**EXTRAIT À LIRE:**
================================

La nécessité des relectures

3/28/2015 05:42:00 PM Nelyhann 1 Comments

Lorsque je me déplace en convention, un certain nombre de créateurs en herbe me demandent des conseils sur la manière de gérer les relectures. Je suis en ce moment même en train de valider les maquettes du Manuel de la Lune noire et c’est l’occasion de vous expliquer notre façon de travailler sur la gamme Esteren.

Petit préambule : ce qui suit n’a aucune autre prétention que de décrire notre façon de faire. Nous sommes des autodidactes et notre méthodologie s’est façonnée au fil de notre parcours. À vous de faire le tri dans tout cela.

Au fur et à mesure de l’évolution de la gamme, nous avons mis au point un processus qui se décline en plusieurs étapes :

  • Écriture de la première version du texte. C’est la base. L’auteur va produire son texte.
  • Première phase de relecture de fond. Un ou plusieurs relecteurs vont s’attacher à décortiquer la structure du texte et à mettre en évidence ses faiblesses, contradictions, manques ou excès. Le texte de base va subir des réécritures, qui peuvent parfois être massives. Il peut y avoir trois, quatre jusqu’à dix allers-retours. Chaque aller-retour peut prendre quelques jours… à plusieurs semaines. Les playtests pour les scénarios et règles apportent aussi leur lot de corrections. Lorsque le texte est validé, il part en relecture de forme. Iris et moi nous partageons le travail sur cette première phase.
  • Relecture de forme. La relecture de forme concerne seulement l’orthographe, la grammaire et la syntaxe. Cinq ou six relecteurs différents se succèdent sur chaque texte. J’ai assuré ce travail pendant les premières années du projet ; aujourd’hui, cette phase est orchestrée par Iris. Rendons gloire à notre communauté qui forme le gros des bataillons de nos relecteurs de forme. Vous pouvez lire leur témoignage ici, ou encore ici.
  • Validation finale. Chaque texte finit par me revenir. Je le relis et je le valide définitivement. Il peut encore connaître des modifications… parfois mineures, parfois plus lourdes.
  • Relecture maquette. Le texte final part en maquette et me revient mis en page. Une nouvelle phase s’ouvre : la relecture sur maquette. Un, deux ou trois relecteurs vont se succéder pour relire les maquettes. Oui, ils trouvent encore des fautes ! Surtout, leur rôle est de débusquer les coquilles (erreurs de mise en page, mauvais titre, oubli d’un renvoi de page, etc.).

================================

**MATÉRIEL FOURNI:**
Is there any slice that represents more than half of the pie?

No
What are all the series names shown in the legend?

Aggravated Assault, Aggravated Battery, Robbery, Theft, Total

================================

**VOTRE CONSIGNE:**
Pourriez-vous prolonger le billet sur les étapes de relecture de la gamme Esteren à partir de sa dernière phrase ? Ce matériel provient d'une autre source que l'extrait.

**CORRIGÉ:**
Enfin, le fichier final peut être produit et préparé pour l’imprimeur. C’est aussi à ce moment que les PDF sont générés pour nos souscripteurs. Vous pensiez que c’est terminé ? Eh bien non ! Car nous aimons souffrir chez Esteren et nous faisons la traduction nous-même. C’est donc reparti pour un tour :

  • Traduction initiale. Les textes dans leur version définitive sont envoyés au traducteur qui va les traduire. La grande majorité est traduite par Clovis, LE traducteur des Ombres.
  • Relecture. Cinq ou six relecteurs dont la langue natale est l’anglais vont se succéder sur les traductions pour l’arrondir, fluidifier les tournures de phrases, corriger d’éventuelles fautes. Clovis est très bon dans son domaine mais l’anglais n’est pas sa langue natale. Là encore, ce sont des membres de la communauté qui font ce boulot bénévolement. Merci à eux !
  • Relecture maquette. Lorsque les traductions sont validées et la maquette réalisée… c’est reparti pour les relectures maquettes !

Et voilà, après plusieurs mois de labeur, nous avons nos fichiers. Un premier constat s’impose : la relecture prend généralement plus de temps que l’écriture en elle-même ! Il vaut mieux le prendre en compte dès le début du projet avant de faire des plans sur la comète concernant les dates de sortie…

Les bons outils


Nos techniques et les outils utilisés ont évolué au fil du projet. Pour les relectures sur texte, nous avons instauré un système de nomination qui permet de distinguer les versions entre elles. Ma camarade Iris a largement participé à améliorer l’organisation que j’avais initiée.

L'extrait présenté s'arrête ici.